* [Task to complete]
What is needed is every line, exactly as given, from the line containing "left elbow: (186, 105)" through the end of the data below.

[Items listed in a dataset]
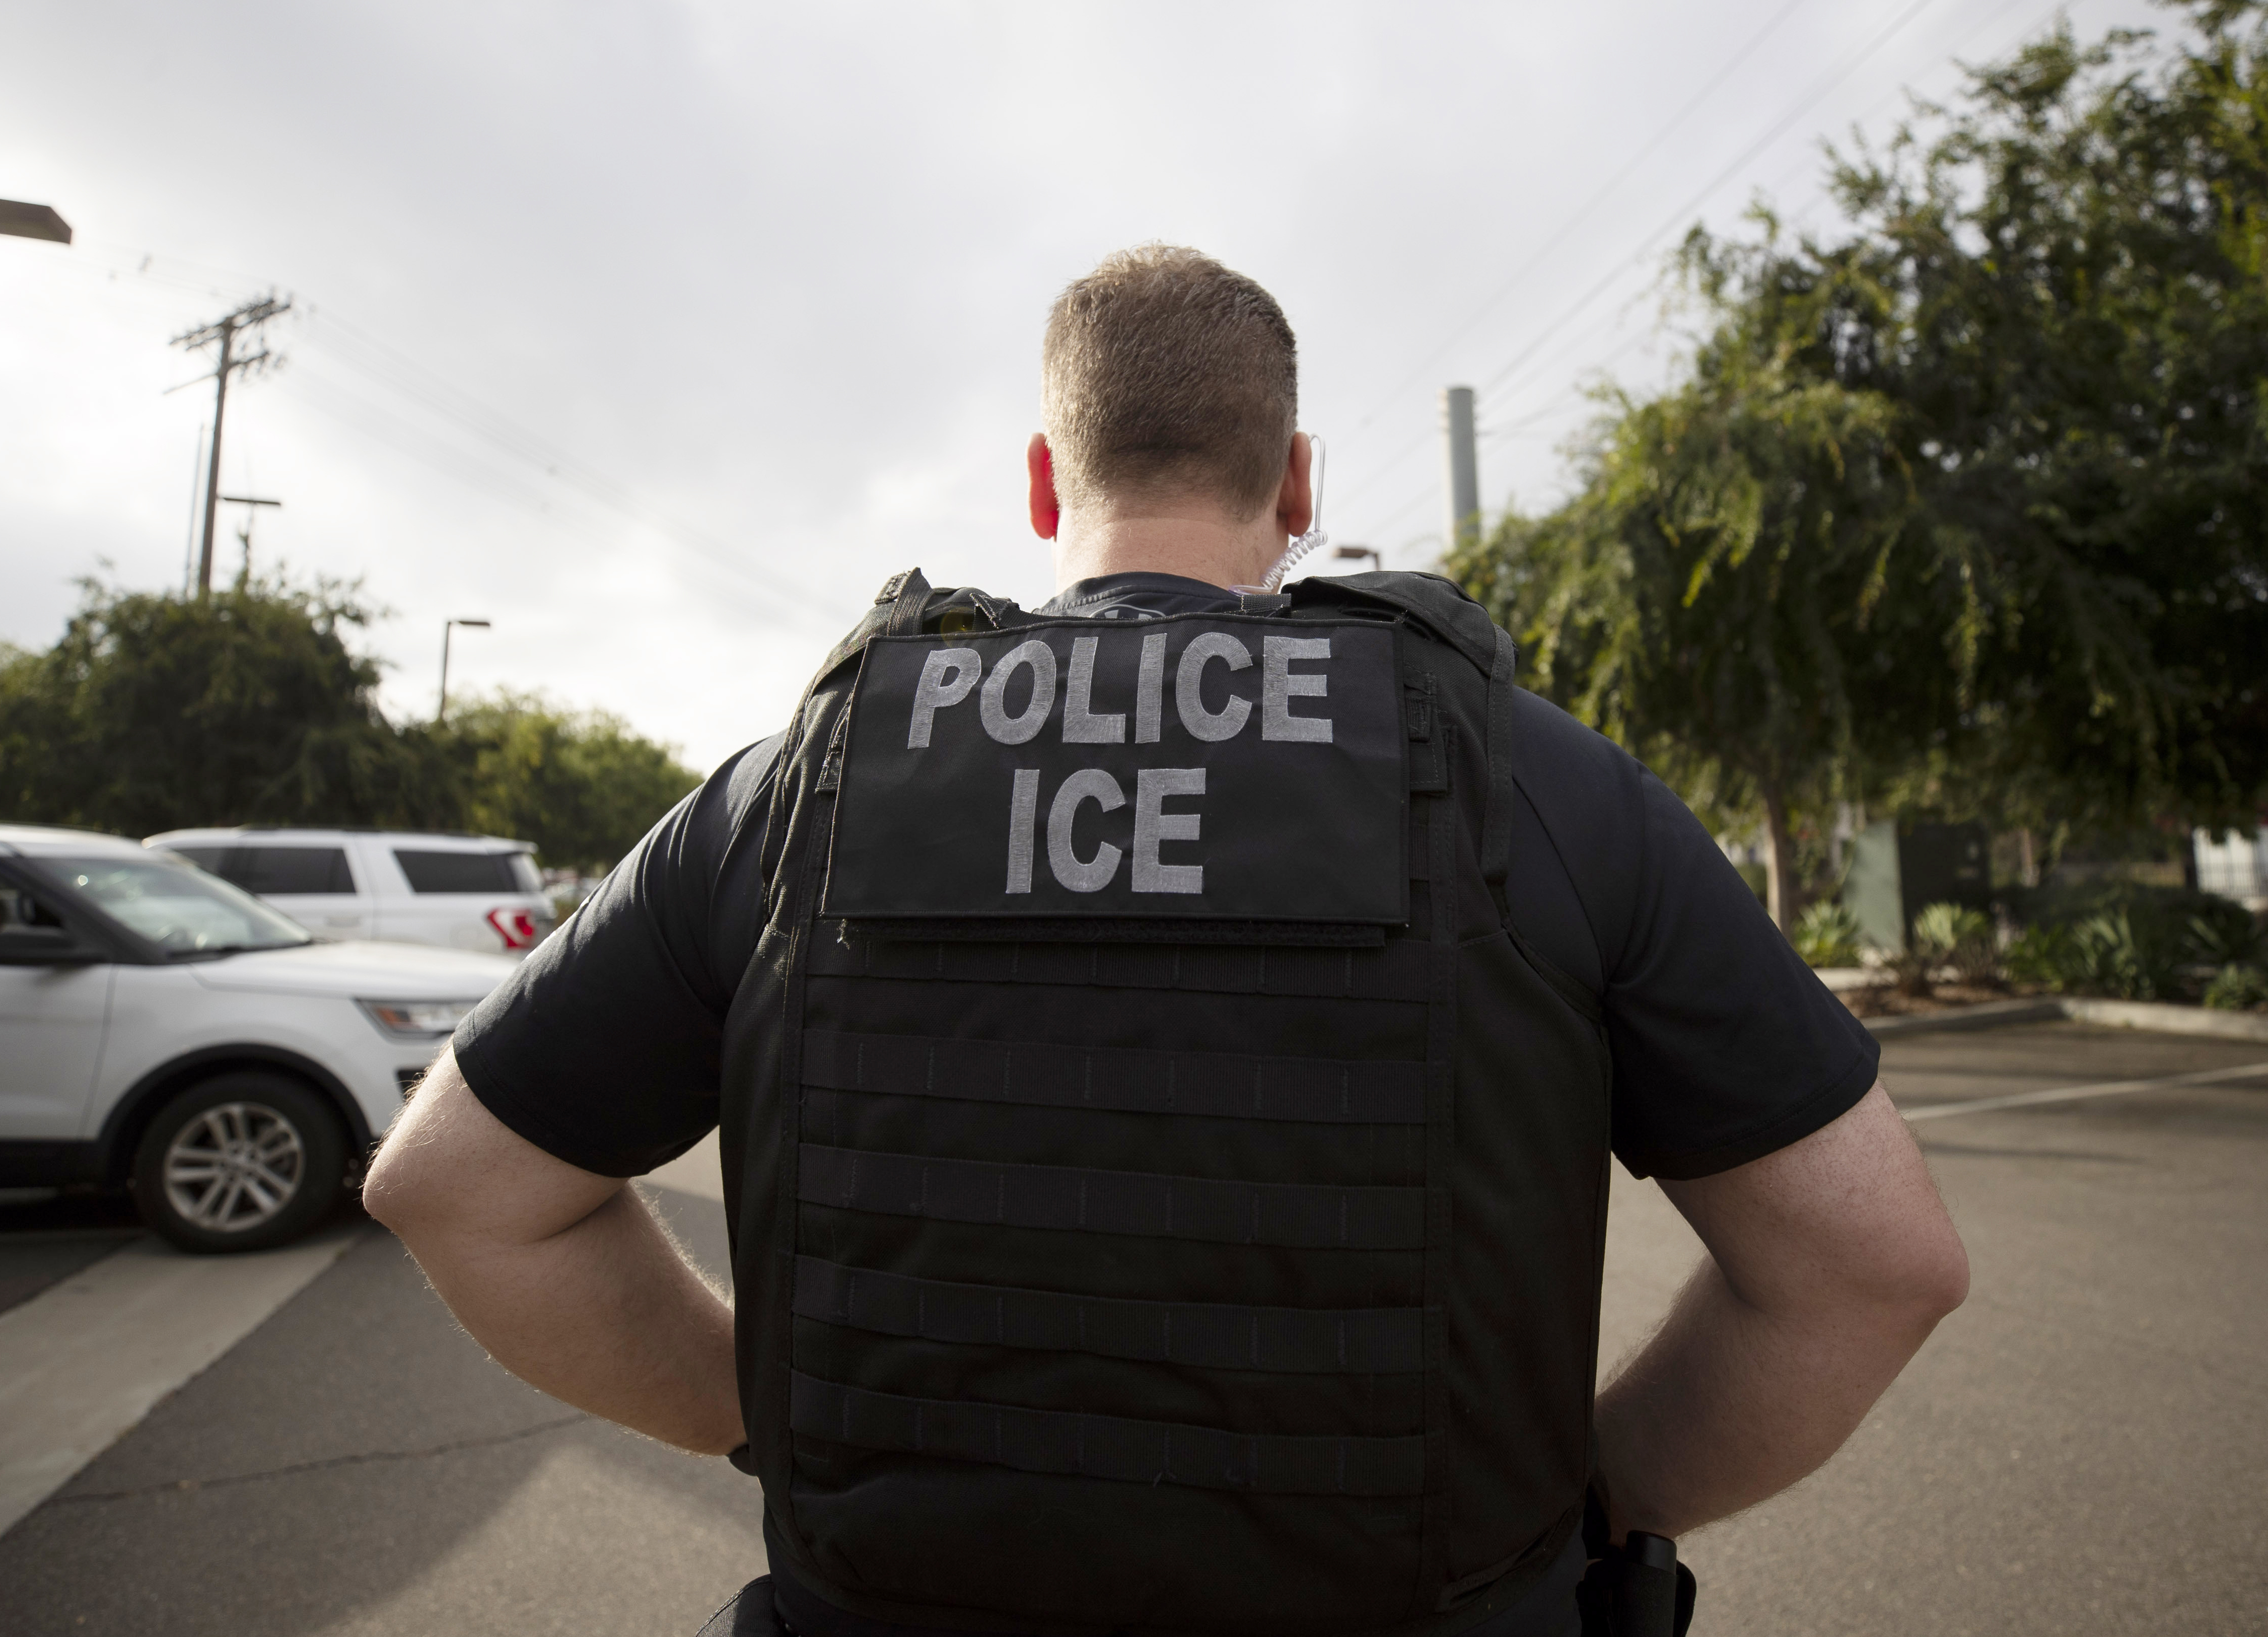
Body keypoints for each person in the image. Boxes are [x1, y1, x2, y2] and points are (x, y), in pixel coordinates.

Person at [365, 245, 1968, 1637]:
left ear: (1048, 483)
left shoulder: (808, 784)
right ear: (1298, 487)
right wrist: (1598, 1491)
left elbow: (454, 1189)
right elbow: (1871, 1265)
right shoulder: (1533, 777)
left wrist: (750, 1406)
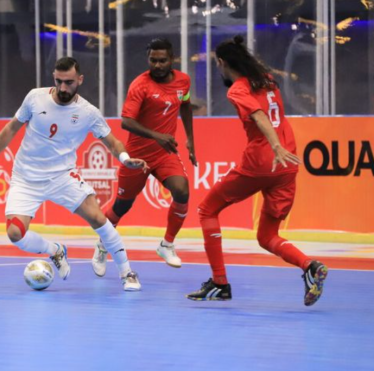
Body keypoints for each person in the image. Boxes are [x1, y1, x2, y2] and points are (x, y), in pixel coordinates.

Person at [0, 57, 148, 291]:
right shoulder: (35, 98)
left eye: (69, 82)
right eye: (59, 82)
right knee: (15, 233)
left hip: (62, 177)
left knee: (98, 218)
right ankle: (55, 250)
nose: (63, 88)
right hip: (26, 177)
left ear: (80, 79)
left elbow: (113, 142)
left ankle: (127, 272)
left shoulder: (88, 112)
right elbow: (11, 128)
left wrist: (125, 159)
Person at [186, 35, 328, 306]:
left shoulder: (237, 89)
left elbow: (259, 116)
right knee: (267, 236)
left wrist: (274, 145)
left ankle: (219, 282)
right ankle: (310, 267)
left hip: (265, 159)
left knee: (207, 210)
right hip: (287, 163)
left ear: (221, 63)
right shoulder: (268, 80)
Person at [91, 38, 196, 277]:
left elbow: (186, 105)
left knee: (182, 190)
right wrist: (157, 135)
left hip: (164, 154)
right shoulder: (140, 85)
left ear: (172, 59)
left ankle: (167, 244)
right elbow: (126, 122)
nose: (157, 65)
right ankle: (101, 245)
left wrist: (190, 139)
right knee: (121, 207)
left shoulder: (183, 81)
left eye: (162, 60)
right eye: (153, 60)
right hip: (137, 157)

* [Reply to the exercise]
left elbow: (186, 105)
left knee: (182, 190)
right wrist: (157, 135)
left hip: (164, 154)
right shoulder: (140, 85)
left ear: (172, 59)
left ankle: (167, 244)
right elbow: (126, 122)
nose: (157, 65)
right ankle: (101, 245)
left wrist: (190, 139)
right knee: (121, 207)
left shoulder: (183, 81)
left eye: (162, 60)
right eye: (153, 60)
right hip: (137, 157)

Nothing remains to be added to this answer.